Subscription-based application failover between managed clusters

Fail over a subscription-based application from a primary managed cluster to a secondary managed cluster to maintain application availability during a disaster or cluster failure.

Before you begin

If your setup has active and passive RHACM hub clusters, see Hub recovery using Red Hat Advanced Cluster Management.
When primary cluster is in a state other than Ready, check the actual status of the cluster as it might take some time to update.
1. Navigate to RHACM console > Infrastructure > Clusters > Cluster list tab.
2. Check the status of both the managed clusters individually before performing a failover operation.
However, failover operation can still be run when the cluster you are failing over to is in a Ready state.
Run the following command on the Hub Cluster to check if lastGroupSyncTime is within an acceptable data loss window, when compared to current time.
```
oc get drpc -o yaml -A | grep lastGroupSyncTime
```
Example output:
```
[...]
lastGroupSyncTime: "2023-07-10T12:40:10Z"
```

About this task

Failover is a process that transitions an application from a primary cluster to a secondary cluster in the event of a primary cluster failure. While failover provides the ability for the application to run on the secondary cluster with minimal interruption, making an uninformed failover decision can have adverse consequences, such as complete data loss in the event of unnoticed replication failure from primary to secondary cluster. If a significant amount of time has gone by since the last successful replication, it’s best to wait until the failed primary is recovered.

LastGroupSyncTime is a critical metric that reflects the time since the last successful replication occurred for all PVCs associated with an application. In essence, it measures the synchronization health between the primary and secondary clusters. So, prior to initiating a failover from one cluster to another, check for this metric and only initiate the failover if the LastGroupSyncTime is within a reasonable time in the past.

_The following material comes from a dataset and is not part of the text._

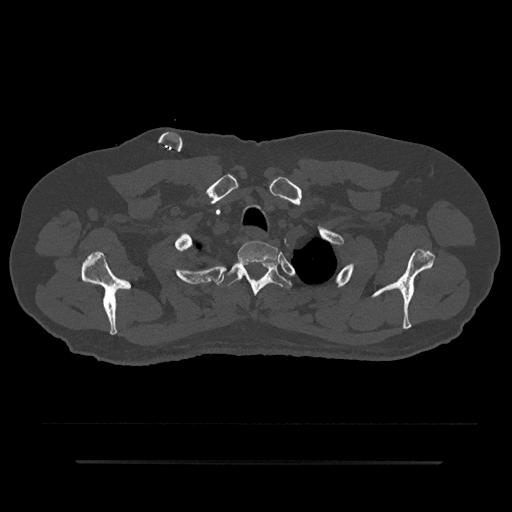
CT including the spine, one axial slice. Position 711 of 797 along the scan axis. Reconstruction kernel Br40s/3. 120 kVp. Bone window (W 1800 / L 400 HU). 0.5 mm slice thickness. 512 × 512 image matrix, field of view 464 × 464 mm. Patient: male, 59 years. From the clinical record (not read from this slice): primary cancer: bile ducts.
Outlined on this slice (semi-automatic segmentation, software-assisted and operator-edited):
- T1 vertebra: box from (x=237, y=241) to (x=278, y=266) px
- T2 vertebra: (x=216, y=262)–(x=292, y=296)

Note: During the course of failover the Ceph-RBD mirror deployment on the failover cluster is scaled down to ensure a clean failover for volumes that are backed by Ceph-RBD as the storage provisioner.

Procedure

Failover the protected application using either of the following paths:
- Option 1: From the Applications page
  
  On the Hub cluster, navigate to Applications. Click Actions (⋮) and select Failover application.
- Option 2: From the Protected Applications page
  
  On the Hub cluster, navigate to Data Services > Disater recovery > Protected Applications > Actions (⋮) > Failover.
After the Failover application popup is shown, select Policy and Target cluster to which the associated application will failover in a disaster.
Click the Select subscription group dropdown to verify the default selection or modify this setting.
By default, the subscription group that replicates for the application resources is selected.
Check the status of the Failover readiness.
- If the status is Ready with a green tick, it indicates that the target cluster is ready for failover to start. Proceed to step 5.
- If the status is Unknown or Not ready, then wait until the status changes to Ready.
Important:
If there are data inconsistencies caused by synchronization delays, a warning message appears stating Inconsistent data on target cluster. This alerts to the possibility of data loss if the failover is initiated. The message is no longer displayed when data synchronization is complete.
Click Initiate.
All the system workloads and their available resources are now transferred to the target cluster.
In the DR status column, you can view the progress of the failover. The modal shows the progress of the failover as Preparing > Failover > Restoring > Clean up.
Verify that the activity status shows as FailedOver for the application.
1. Navigate to the Applications > Overview tab.
2. In the Data policy column, click the policy link for the application you applied the policy to.
3. On the Data Policy popover page, click the View more details link.
4. Verify that you can see one or more policy names and the ongoing activities (Last sync time and Activity status) associated with the policy in use with the application.